Task requirements
Pictures excluded, please retype exactly the lines from the start of the data through the line that contains "mit Native Speaker", both ends kept, and nothing beyond them.

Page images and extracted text
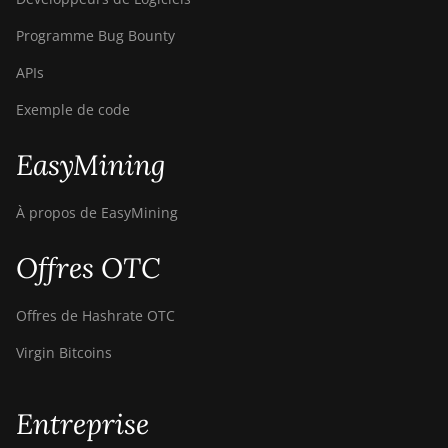
Programme Bug Bounty
APIs
Exemple de code
EasyMining
À propos de EasyMining
Offres OTC
Offres de Hashrate OTC
Virgin Bitcoins
Entreprise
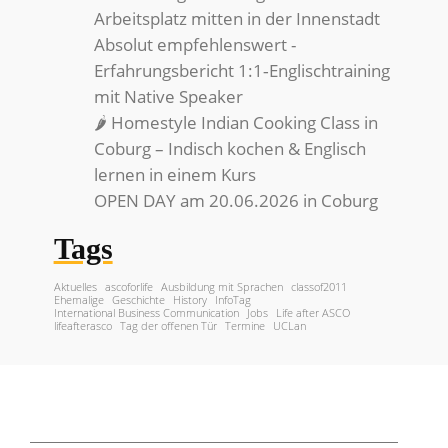
Arbeitsplatz mitten in der Innenstadt
Absolut empfehlenswert -
Erfahrungsbericht 1:1‑Englischtraining
mit Native Speaker
🌶️ Homestyle Indian Cooking Class in
Coburg – Indisch kochen & Englisch
lernen in einem Kurs
OPEN DAY am 20.06.2026 in Coburg
Tags
Aktuelles
ascoforlife
Ausbildung mit Sprachen
classof2011
Ehemalige
Geschichte
History
InfoTag
International Business Communication
Jobs
Life after ASCO
lifeafterasco
Tag der offenen Tür
Termine
UCLan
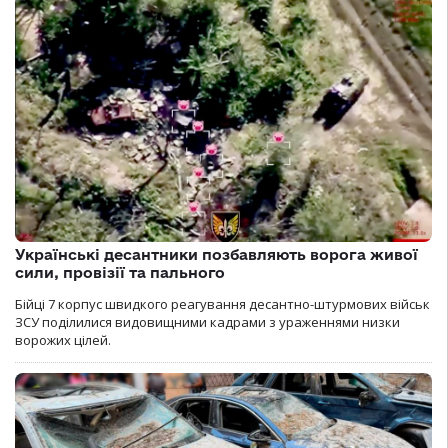
Українські десантники позбавляють ворога живої
сили, провізії та пального
Бійці 7 корпус швидкого реагування десантно-штурмових військ
ЗСУ поділилися видовищними кадрами з ураженнями низки
ворожих цілей.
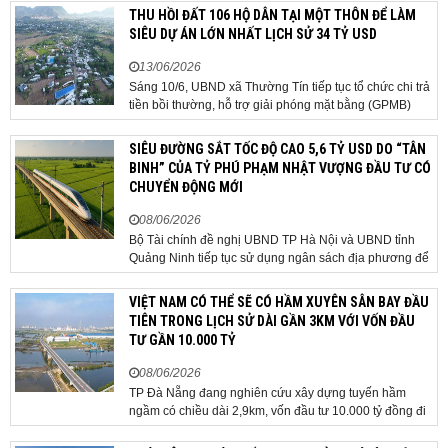
địa phương 2 cấp, phát triển nhà ở xã hội và xử lý các
THU HỒI ĐẤT 106 HỘ DÂN TẠI MỘT THÔN ĐỂ LÀM
vướng mắc về cơ chế, chính...
SIÊU DỰ ÁN LỚN NHẤT LỊCH SỬ 34 TỶ USD
13/06/2026
Sáng 10/6, UBND xã Thường Tín tiếp tục tổ chức chi trả
tiền bồi thường, hỗ trợ giải phóng mặt bằng (GPMB)
cho 106 hộ gia đình, cá nhân thuộc diện thu hồi đất để
thực hiện dự án Khu đô thị thể thao Quốc tế Hà Nội trên
SIÊU ĐƯỜNG SẮT TỐC ĐỘ CAO 5,6 TỶ USD DO “TÂN
địa bàn thôn Nhuệ Giang. Trong...
BINH” CỦA TỶ PHÚ PHẠM NHẬT VƯỢNG ĐẦU TƯ CÓ
CHUYỂN ĐỘNG MỚI
08/06/2026
Bộ Tài chính đề nghị UBND TP Hà Nội và UBND tỉnh
Quảng Ninh tiếp tục sử dụng ngân sách địa phương để
thực hiện công tác giải phóng mặt bằng đối với phần
tuyến đi qua địa bàn hai địa phương, bảo đảm tiến độ
VIỆT NAM CÓ THỂ SẼ CÓ HẦM XUYÊN SÂN BAY ĐẦU
triển khai. Bộ Tài chính vừa có công văn...
TIÊN TRONG LỊCH SỬ DÀI GẦN 3KM VỚI VỐN ĐẦU
TƯ GẦN 10.000 TỶ
08/06/2026
TP Đà Nẵng đang nghiên cứu xây dựng tuyến hầm
ngầm có chiều dài 2,9km, vốn đầu tư 10.000 tỷ đồng đi
qua sân bay quốc tế. TP Đà Nẵng đang nghiên cứu một
phương án hạ tầng mang tính đột phá khi đề xuất xây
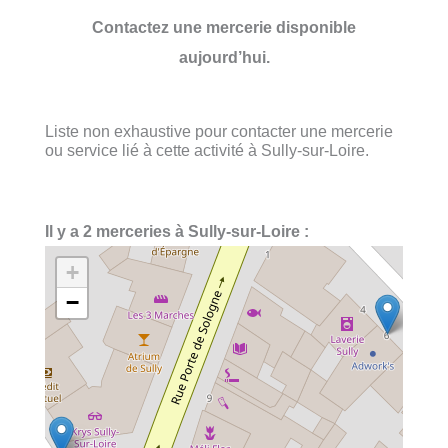
Contactez une mercerie disponible
aujourd’hui.
Liste non exhaustive pour contacter une mercerie
ou service lié à cette activité à Sully-sur-Loire.
Il y a 2 merceries à Sully-sur-Loire :
+
−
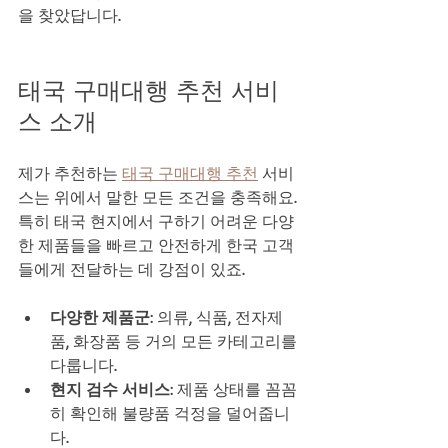
을 찾았답니다.
태국 구매대행 추천 서비
스 소개
제가 추천하는 
태국 구매대행 추천
 서비
스는 위에서 말한 모든 조건을 충족해요. 
특히 태국 현지에서 구하기 어려운 다양
한 제품들을 빠르고 안전하게 한국 고객
들에게 전달하는 데 강점이 있죠.
다양한 제품군
: 의류, 식품, 전자제
품, 화장품 등 거의 모든 카테고리를 
다룹니다.  
현지 검수 서비스
: 제품 상태를 꼼꼼
히 확인해 불량품 걱정을 덜어줍니
다.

Answer section
Programme Bug Bounty
APIs
Exemple de code
EasyMining
À propos de EasyMining
Offres OTC
Offres de Hashrate OTC
Virgin Bitcoins
Entreprise
Arbeitsplatz mitten in der Innenstadt
Absolut empfehlenswert -
Erfahrungsbericht 1:1‑Englischtraining
mit Native Speaker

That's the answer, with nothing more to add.